[RECORDS SUPPLIED — start]

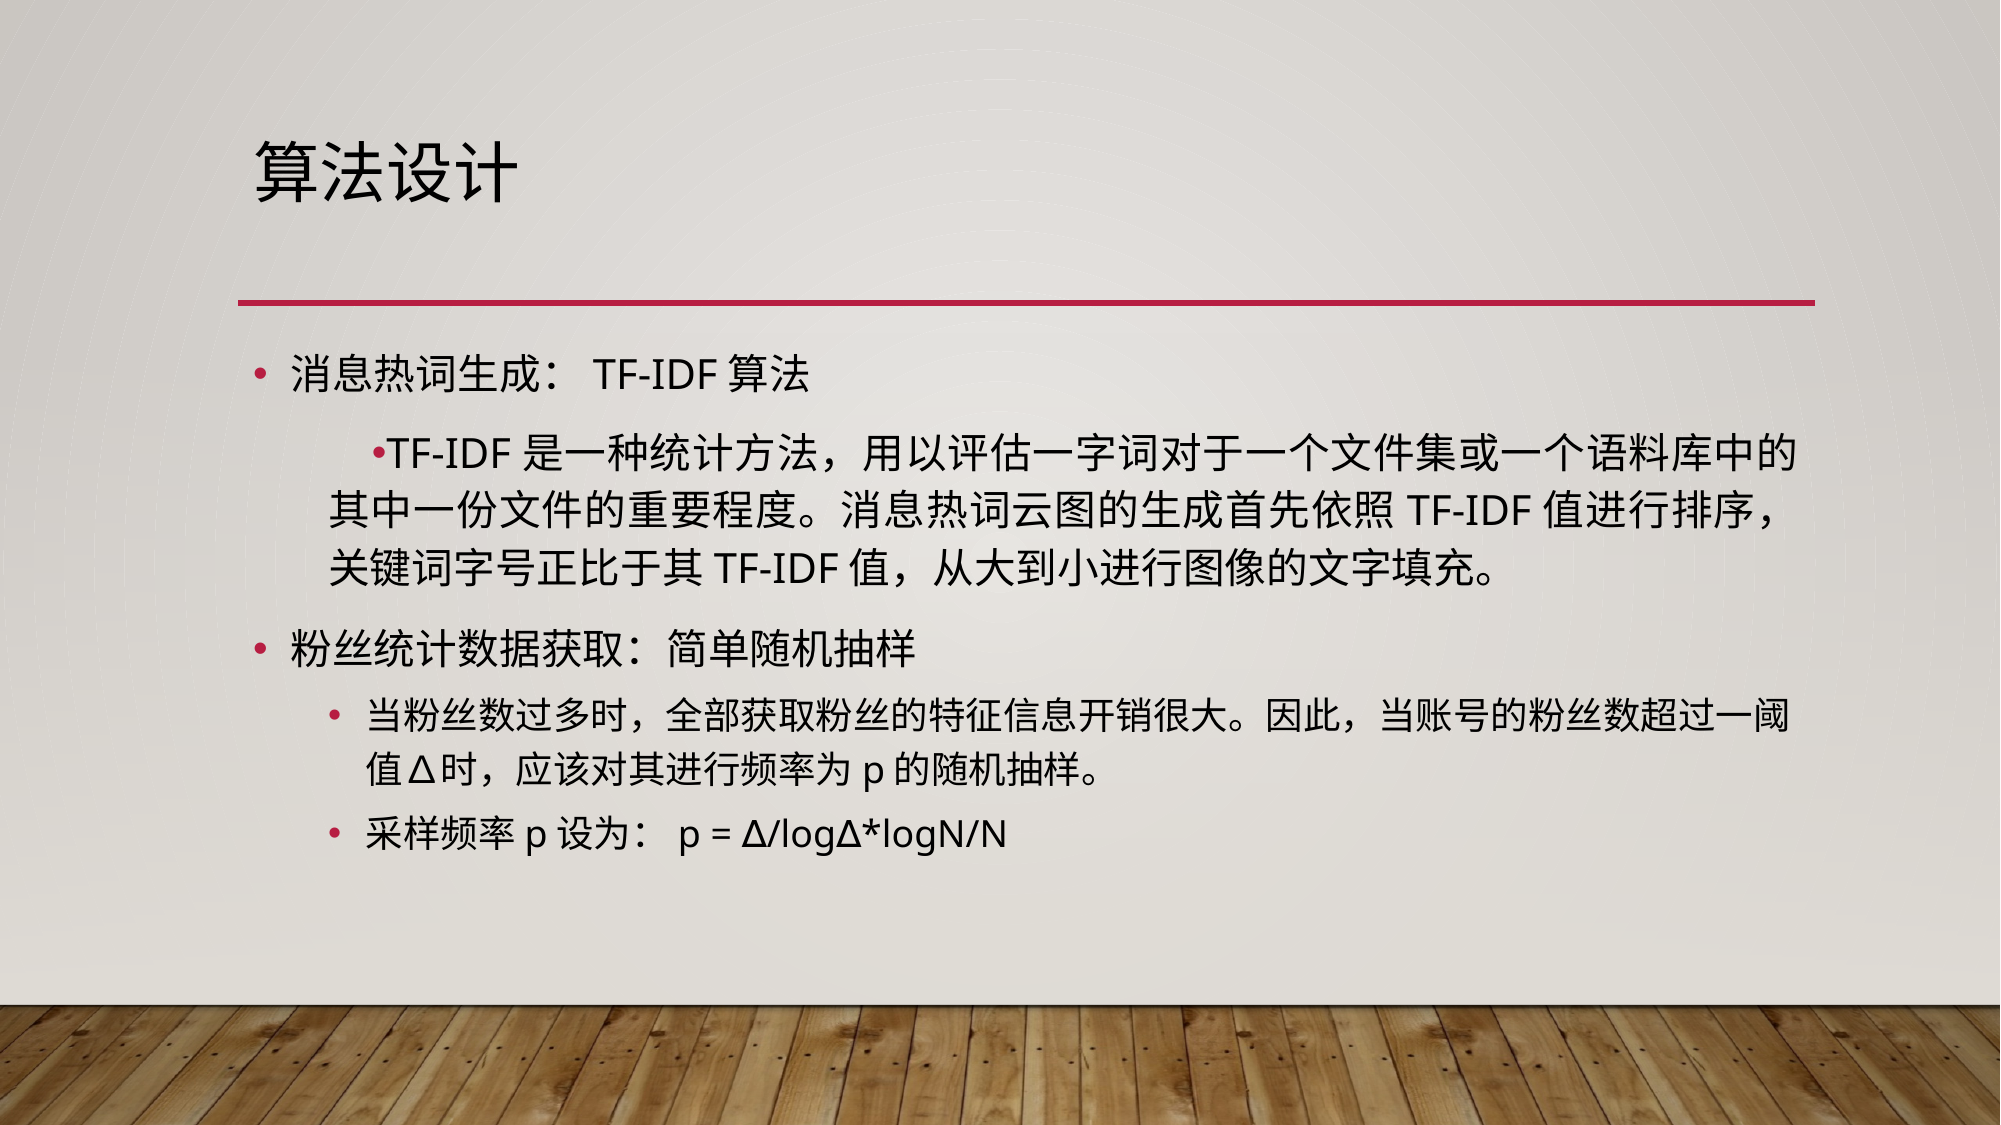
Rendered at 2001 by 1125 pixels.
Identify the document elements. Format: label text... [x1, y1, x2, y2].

list 消息热词生成：TF-IDF算法 TF-IDF是一种统计方法，用以评估一字词对于一个文件集或一个语料库中的其中一份文件的重要程度。消息热词云图的生成首先依照TF-IDF值进行排序，关键词字号正比于其TF-IDF值，从大到小进行图像的文字填充。 粉丝统计数据获取：简单随机抽样 当粉丝数过多时，全部获取粉丝的特征信息开销很大。因此，当账号的粉丝数超过一阈值∆时，应该对其进行频率为p的随机抽样。 采样频率p设为：p = ∆/log∆*logN/N [238, 330, 1814, 897]
title 算法设计 [238, 131, 1814, 305]
picture [0, 1005, 2000, 1125]
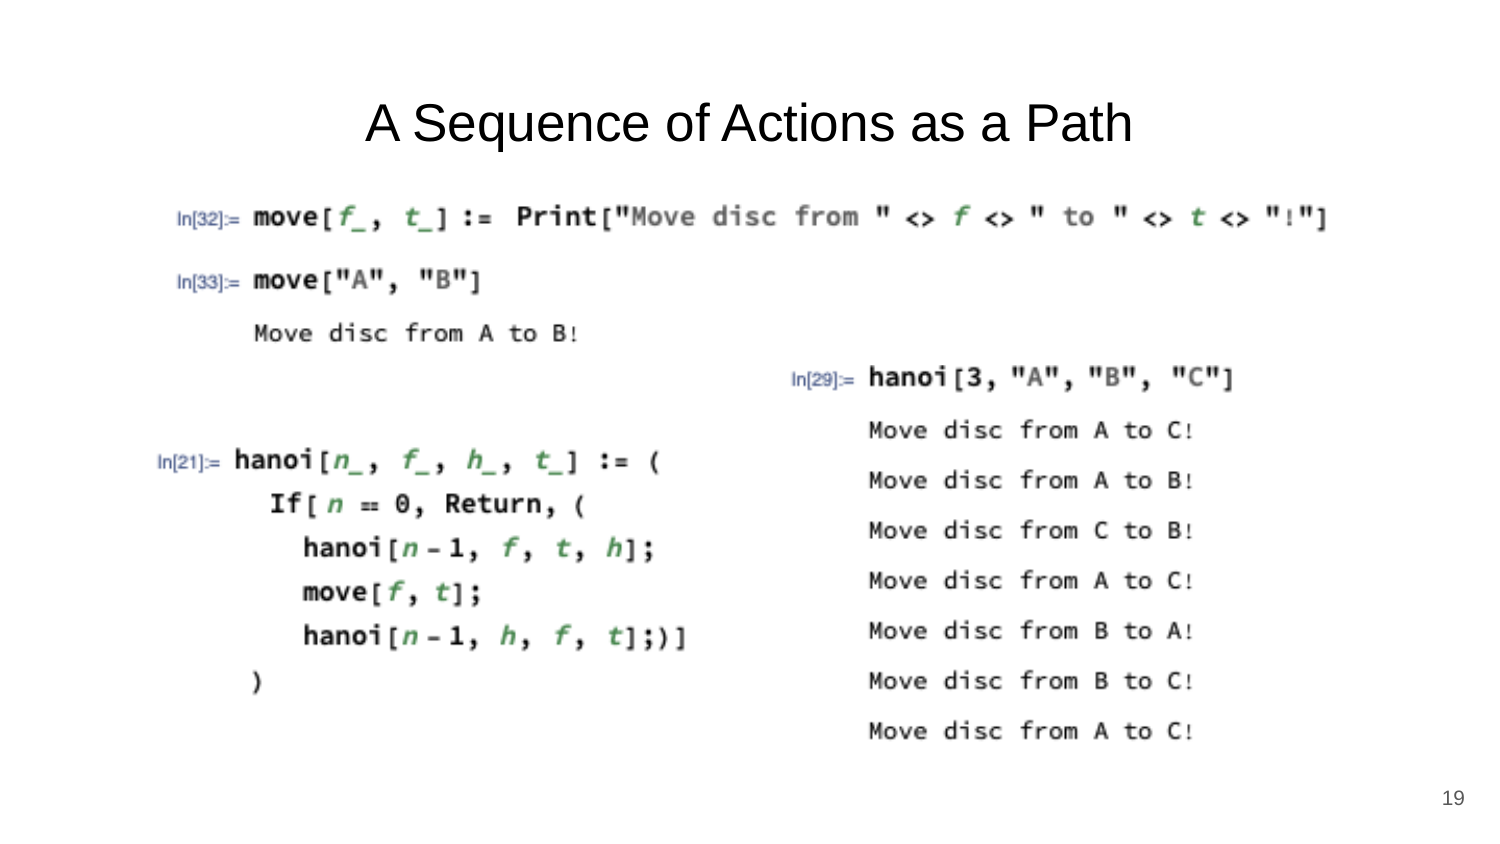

[RECORDS SUPPLIED — finish]

▸ WHAT IS EXPECTED:
Set down the data exactly as it appears, without any images.

▸ RESULT:
Rendered at 2001 by 1125 pixels.
Identify the document elements. Format: label text... [x1, y1, x2, y2].

list 消息热词生成：TF-IDF算法 TF-IDF是一种统计方法，用以评估一字词对于一个文件集或一个语料库中的其中一份文件的重要程度。消息热词云图的生成首先依照TF-IDF值进行排序，关键词字号正比于其TF-IDF值，从大到小进行图像的文字填充。 粉丝统计数据获取：简单随机抽样 当粉丝数过多时，全部获取粉丝的特征信息开销很大。因此，当账号的粉丝数超过一阈值∆时，应该对其进行频率为p的随机抽样。 采样频率p设为：p = ∆/log∆*logN/N [238, 330, 1814, 897]
title 算法设计 [238, 131, 1814, 305]
picture [0, 1005, 2000, 1125]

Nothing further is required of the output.